For further reference, The Addams Family: Mansion Mayhem is the first console Addams Family game in almost 24 years. That honor goes to 1995’s Addams Family Values on the SNES. At first, developing an Addams Family game may seem random until another realization settles in. The Addams Family: Mansion Mayhem was released as a tie-in for the upcoming movie, The Addams Family 2, which is a sequel to the 2019 movie.
Outright Games -- We Meet Once Again
This does harm the possible theory that the developers at PHL Collective were secret die-hard fans of The Addams Family and just wanted to make a new game after so long of a gap. However, seeing as the publisher is Outright Games, things start to become clearer.
The publishing company is known for its video game tie-ins to children’s movies, tv shows, and other media. Some of its games are on the abysmal side, like DreamWorks Spirit Lucky’s Big Adventure, while others were surprisingly decent like The Last Kids on Earth and the Staff of Doom. So where does The Addams Family: Mansion Mayhem fit in the equation?
On the boring side, a spot that’s shared with PAW Patrol: The Movie Adventure City Calls. Coincidentally, the latter is also a video game tie-in based on a movie, which shows that maybe it’s best to let sleeping “movie tie-in video games” lie. But why is The Addams Family: Mansion Mayhem boring in comparison to the PAW Patrol game that is literally autopilot?
The Addams Family: Mansion Mayhem Is A Game You’ve Played Before
The gameplay is an isometric top-down beat-em-up similar to The Last Kids on Earth and the Staff of Doom. The game has a local co-op for four players, allowing players to choose between the four members of the Addams Family. While they are each different from each other design-wise, from a gameplay perspective they each play the same.
Players are required to jump across platforms, attack monsters and the environments, and collect objects. These objects include coins and emblems, in which the latter acts as this game’s equivalent to the stars in recent Mario games.

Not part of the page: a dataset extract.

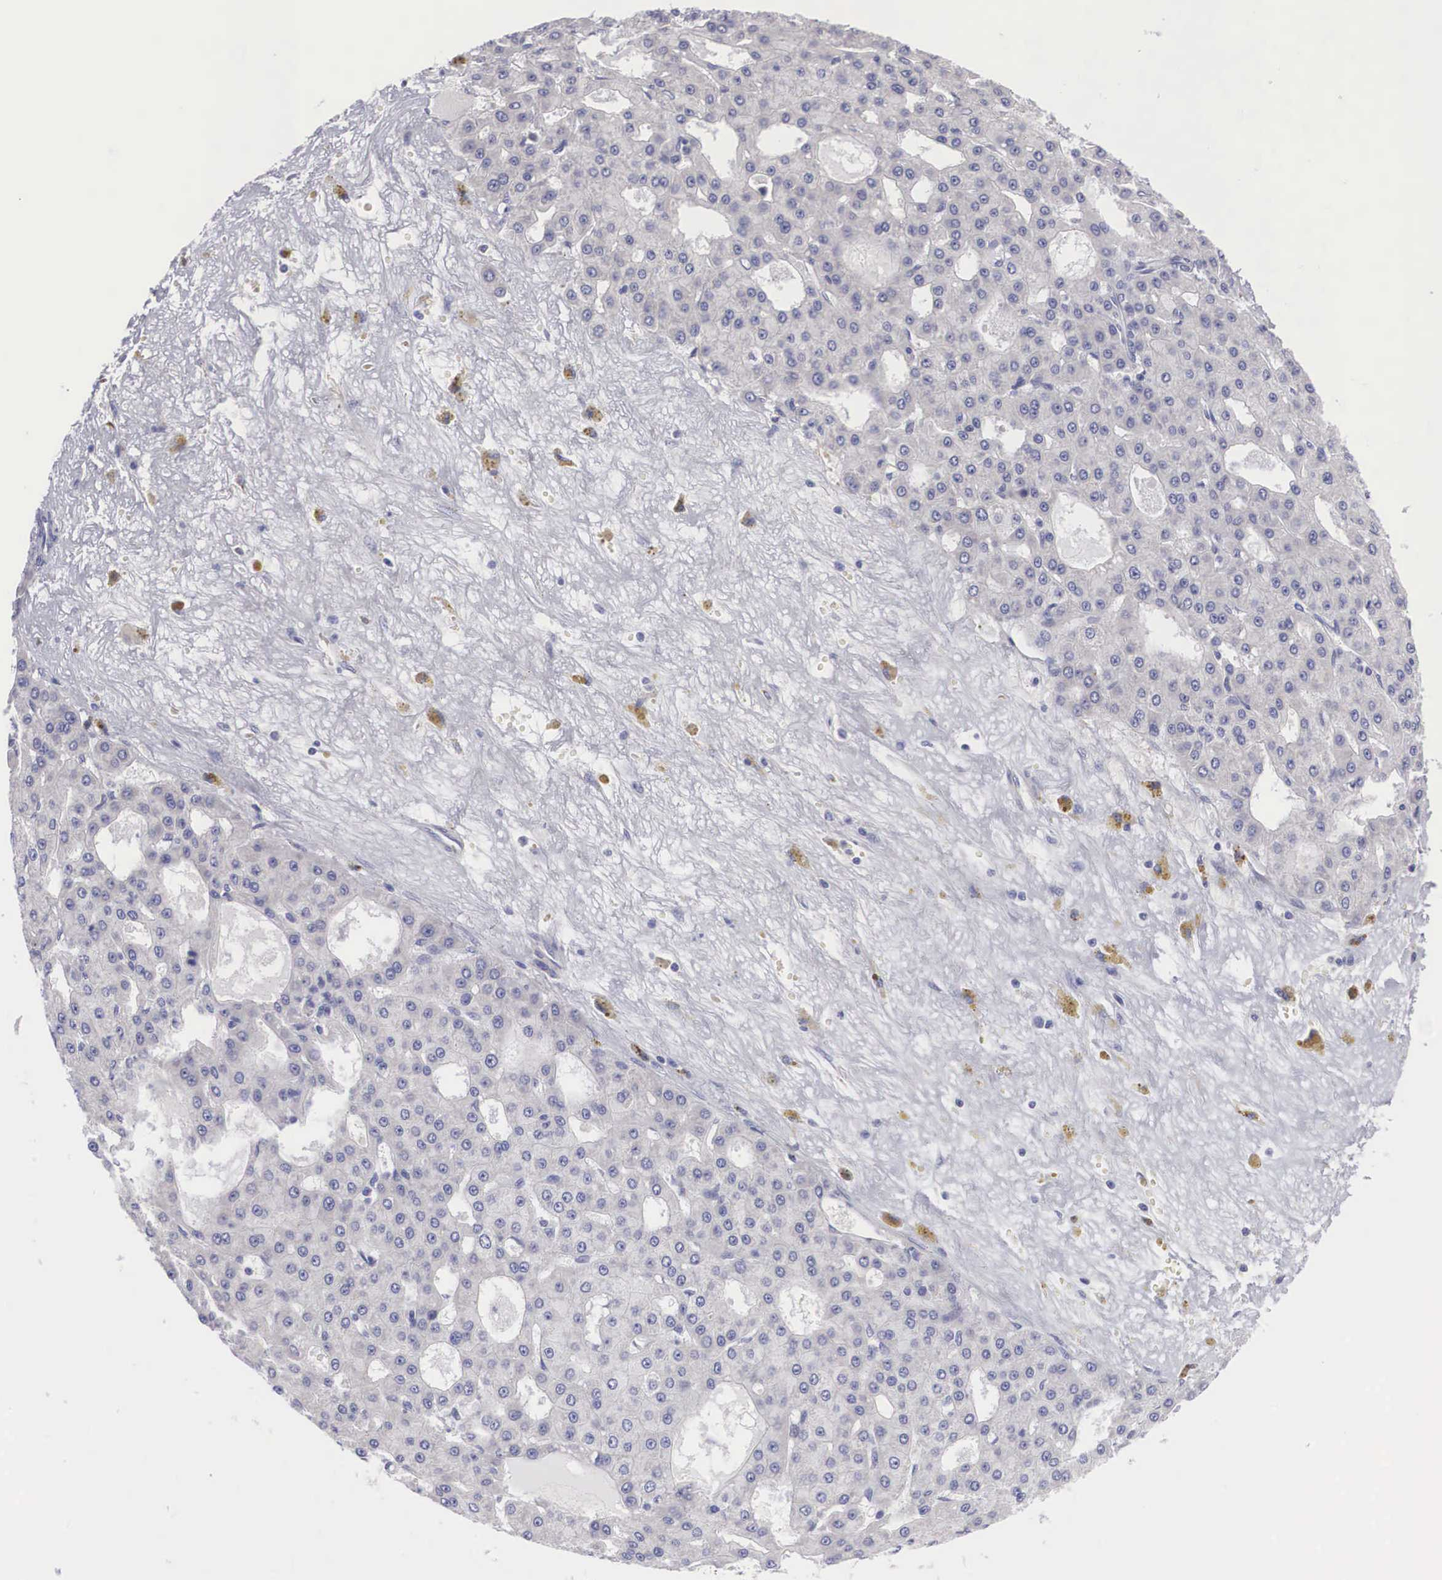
{"staining": {"intensity": "negative", "quantity": "none", "location": "none"}, "tissue": "liver cancer", "cell_type": "Tumor cells", "image_type": "cancer", "snomed": [{"axis": "morphology", "description": "Carcinoma, Hepatocellular, NOS"}, {"axis": "topography", "description": "Liver"}], "caption": "IHC photomicrograph of human liver hepatocellular carcinoma stained for a protein (brown), which shows no staining in tumor cells.", "gene": "TXLNG", "patient": {"sex": "male", "age": 47}}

For each of the four playable characters, there are special abilities that tie to each character, including Gomez’s sword and Wednesday’s pet octopus, although these abilities are accessible on a per-level basis. Some of the items outright break the game as the sword allows the player to travel greater distances than usual. Combining the sword’s ability while jumping will not only cause the player to double jump in the air but also hover and land precisely.

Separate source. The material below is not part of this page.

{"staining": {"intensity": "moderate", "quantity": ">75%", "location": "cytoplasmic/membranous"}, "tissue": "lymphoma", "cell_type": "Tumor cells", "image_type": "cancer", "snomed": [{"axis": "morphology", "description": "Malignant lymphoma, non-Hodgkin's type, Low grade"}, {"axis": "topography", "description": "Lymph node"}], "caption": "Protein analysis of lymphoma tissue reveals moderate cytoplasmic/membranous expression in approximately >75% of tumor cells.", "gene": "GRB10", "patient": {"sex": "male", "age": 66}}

Not Terrible, But Not Impressive
These sound like cool upgrades, but all it does is trivializes a game that already feels trivial by nature. The enemies range from stationary enemies that act as punching bags to enemies that seem threatening but are pushovers. After a while, it became a game that I’ve played countless times before yet has been done better by other developers.

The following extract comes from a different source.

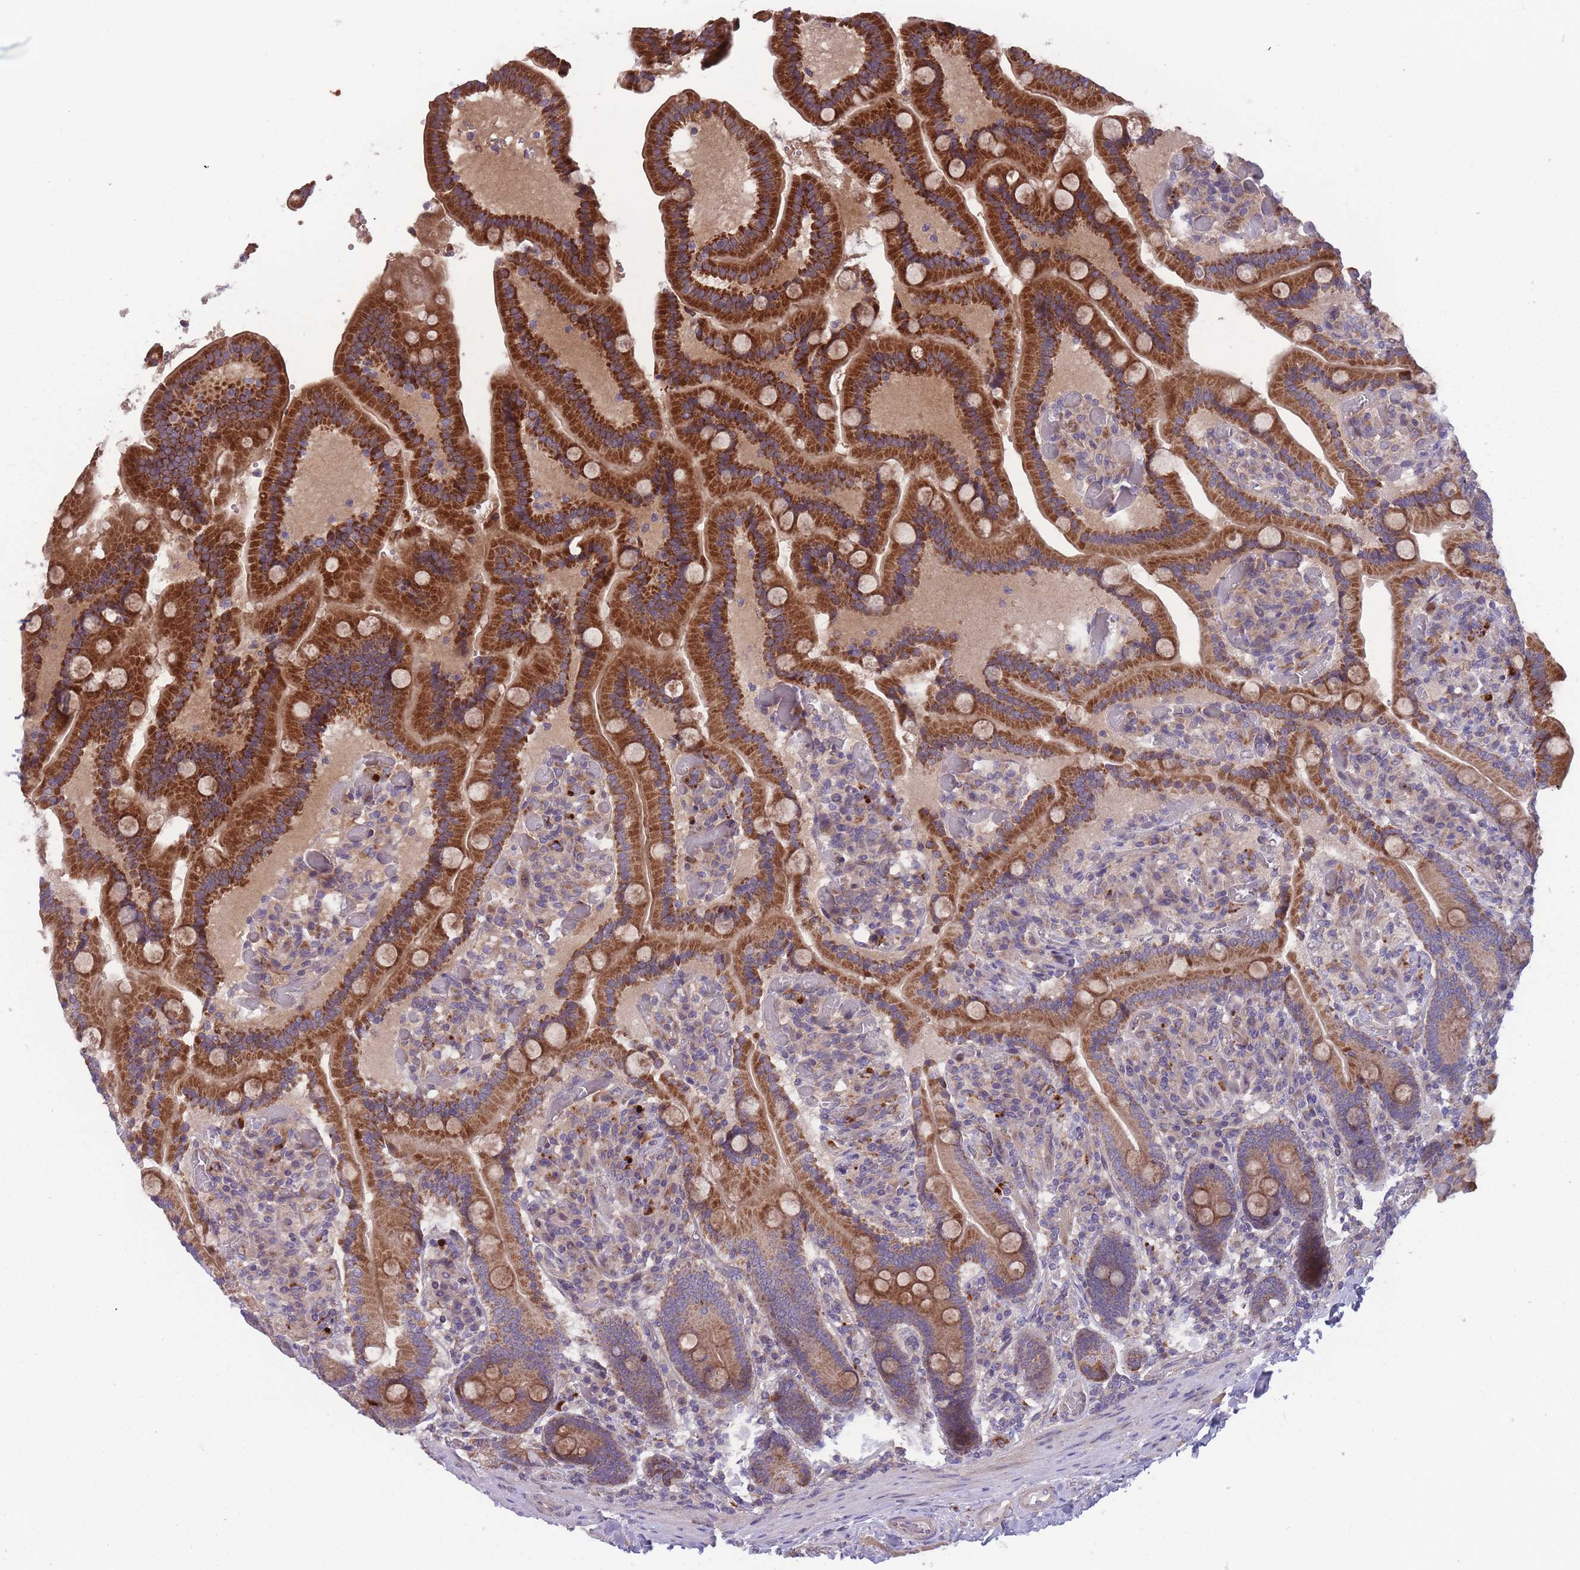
{"staining": {"intensity": "strong", "quantity": "25%-75%", "location": "cytoplasmic/membranous"}, "tissue": "duodenum", "cell_type": "Glandular cells", "image_type": "normal", "snomed": [{"axis": "morphology", "description": "Normal tissue, NOS"}, {"axis": "topography", "description": "Duodenum"}], "caption": "This is a micrograph of IHC staining of benign duodenum, which shows strong positivity in the cytoplasmic/membranous of glandular cells.", "gene": "ITPKC", "patient": {"sex": "female", "age": 62}}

The mini-games that players can play in-between levels and as a standalone mode is even more lackluster. Most mini-games, which require “collecting coins in the time limit” or “get from point A to point B” are reskins of other later minigames. There’s no originality to be had anywhere in the game, which is a shame because the dialogue is entertaining.
Even an entertaining humorous dialogue isn’t enough to save this game, sadly, as there are way better options for the asking price tag of $40. Parents looking for gifts for their children to enjoy can do far worse, sure, but they can also do better than a mild action-platformer lacking any substance.